En occultant le rôle joué par les populations locales dans les crimes communistes et nazis, ces lois contribuent à faire progresser les récits nationalistes, qui peuvent s'avérer très pratiques pour des politiciens cherchant à gagner un soutien populaire. Le PiS, quant à lui, a comptabilisé un soutien électoral substantiel, grâce en partie à son exploitation des tragédies passées à des fins politiques.

Il existe des cas plus extrêmes que celui de la Pologne. En Russie, une loi de 2014 interdit toute critique de la politique de Staline durant la Seconde Guerre mondiale. En Turquie, une loi de 2005 interdit de qualifier de génocide l'extermination des Arméniens sous l'Empire Ottoman. Ces lois diffèrent fondamentalement des lois de la mémoire en Europe occidentale, parce qu'elles protègent activement la mémoire des auteurs, plutôt que celle des victimes, des crimes soutenus par l'État.

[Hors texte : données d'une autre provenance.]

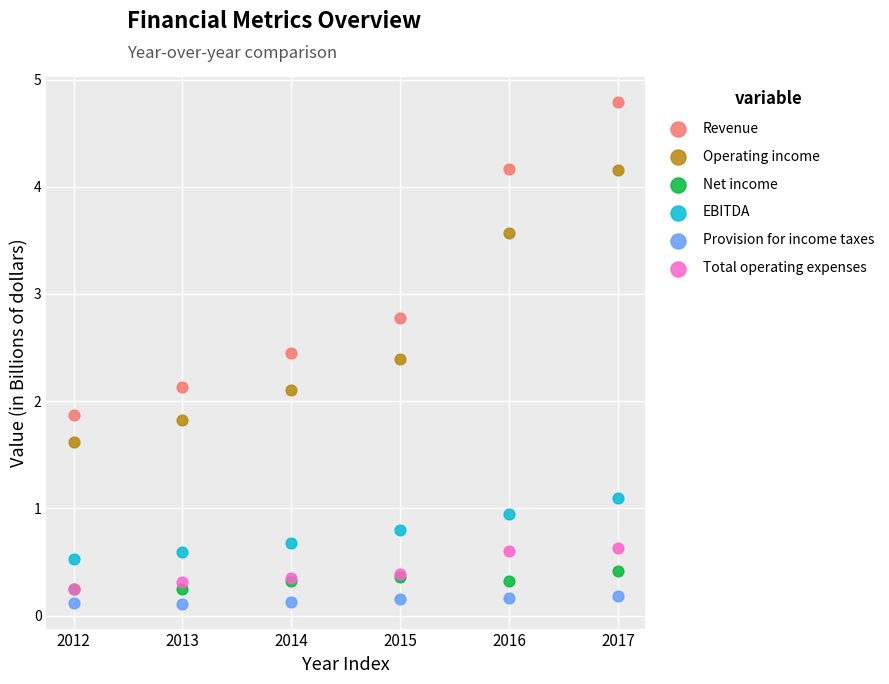

Which series reaches the maximum Y coordinate?

Revenue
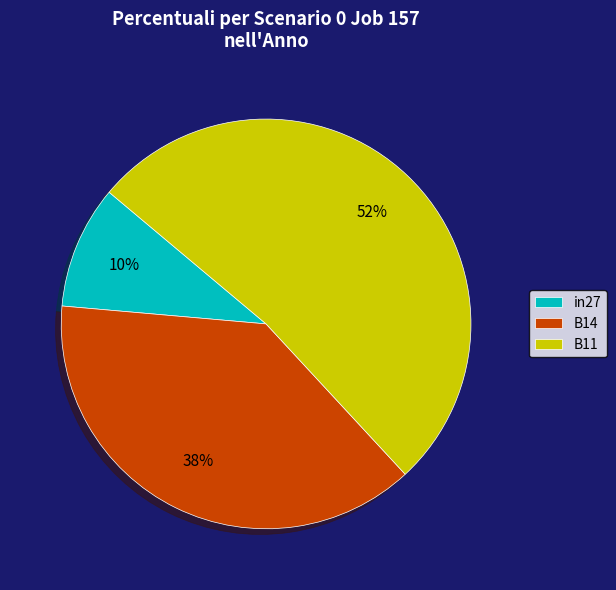

Do in27 and B11 together represent more than half of the pie?

Yes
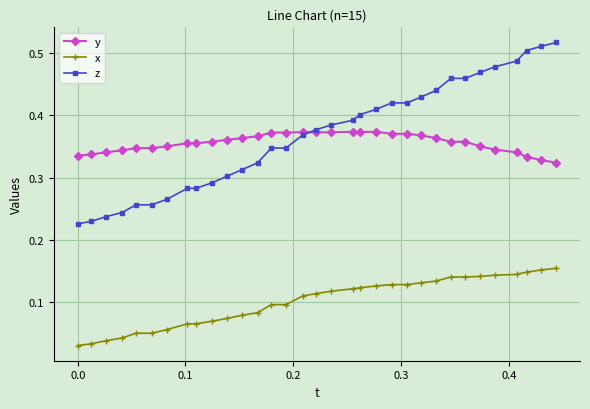

List the series in order of their peak value, lowest first.

x, y, z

Bien sûr, on peut difficilement considérer la Turquie et tout particulièrement la Russie comme des démocraties - aucun de ces deux pays n'étant en outre membre de l'Union européenne. Mais la Pologne en fait partie – et son gouvernement, lui aussi, protège à présent activement la mémoire des auteurs de crimes contre l'humanité, bien qu'ils aient été des citoyens et non des fonctionnaires agissant au nom de leur gouvernement.

Ce n'est pas la première fois que le PiS tente d'introduire une loi de ce type. En 2008, ce parti a proposé une loi qui pénalisait la « calomnie contre la nation polonaise, » notamment les accusations concernant l'implication des Polonais dans les crimes nazis et communistes. Le Tribunal Constitutionnel du pays a invalidé cette loi pour vice de procédure.

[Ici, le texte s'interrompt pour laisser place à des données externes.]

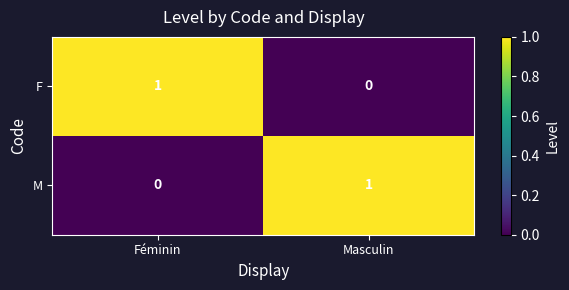

Which category has the highest value in the M series?

Masculin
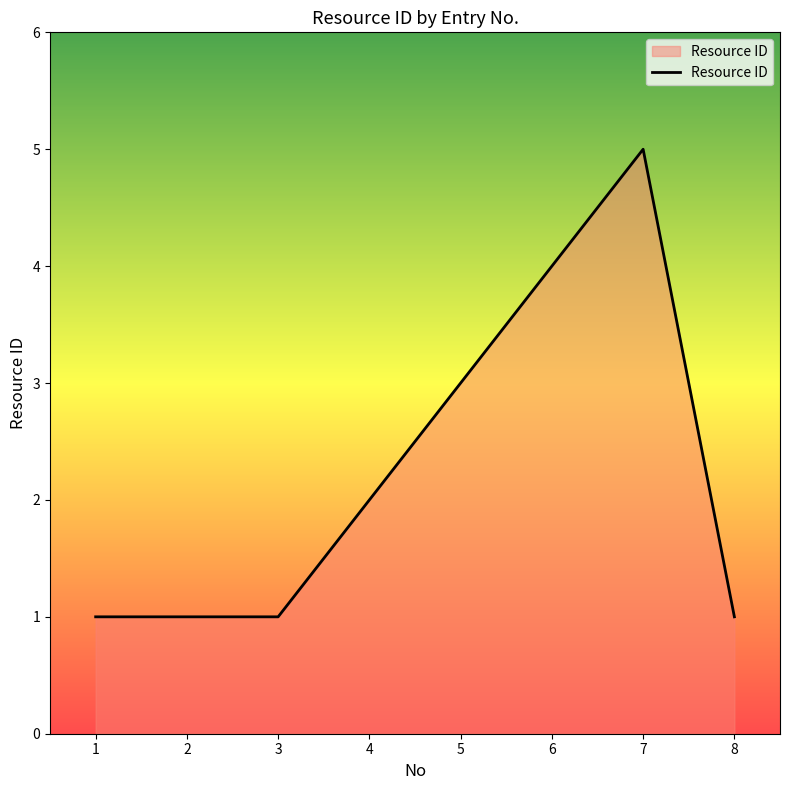

True or false: the data shows 2 at 8.

False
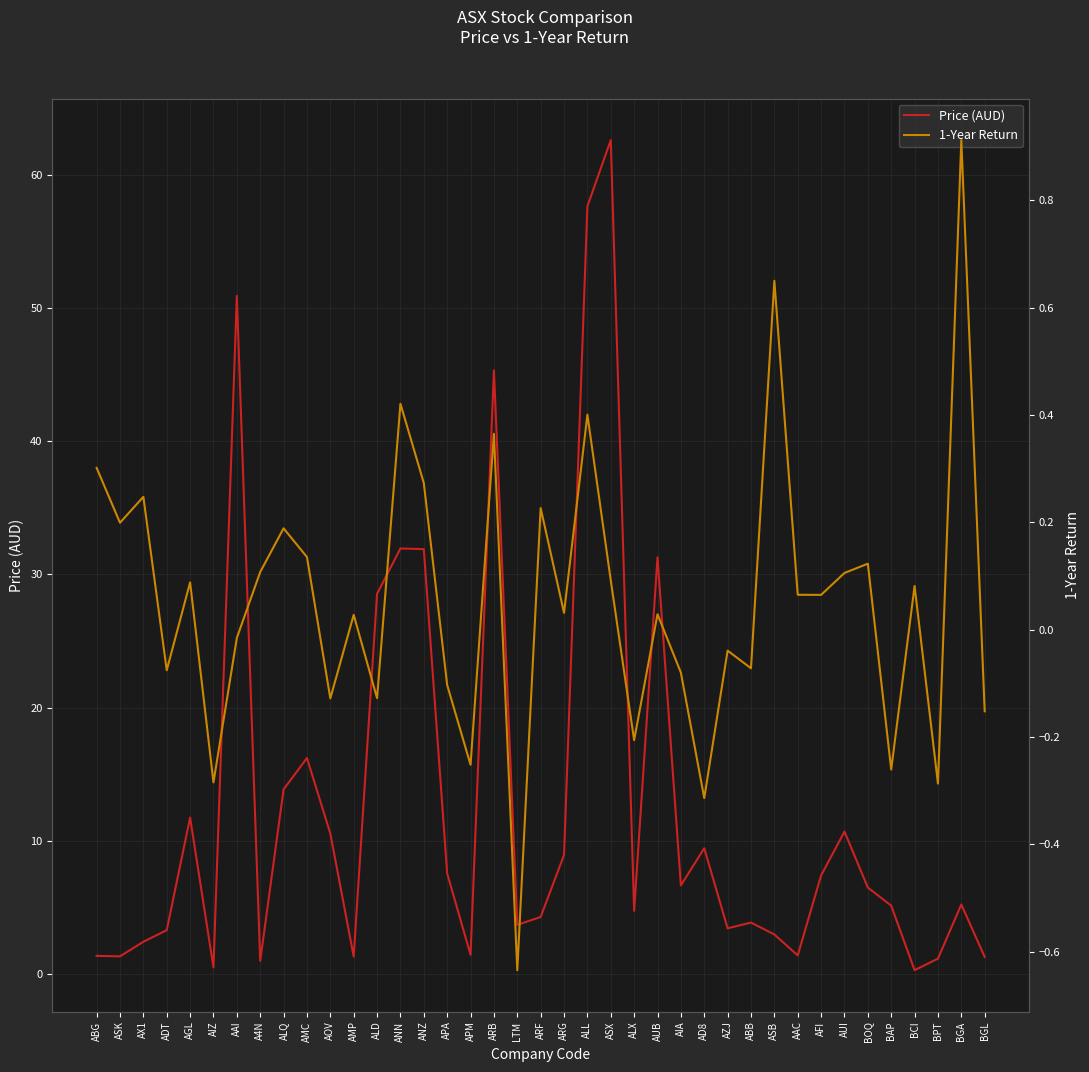

What is the average value of the Price (AUD) series?

12.8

Les lois sur la mémoire ont émergé dans les vieilles démocraties de l'Europe occidentale comme moyen de promouvoir la vérité, la paix et la réconciliation. Mais en tentant d'éviter de futures tragédies, ces pays ont peut-être créé un dangereux précédent. À présent, les lois sur la mémoire sont devenues un des instruments préférés de nationalistes populistes qui tentent de consolider leur propre pouvoir – et d'inciter ce même type de nationalisme xénophobe qui a autrefois fourni un terreau fertile menant à l'Holocauste.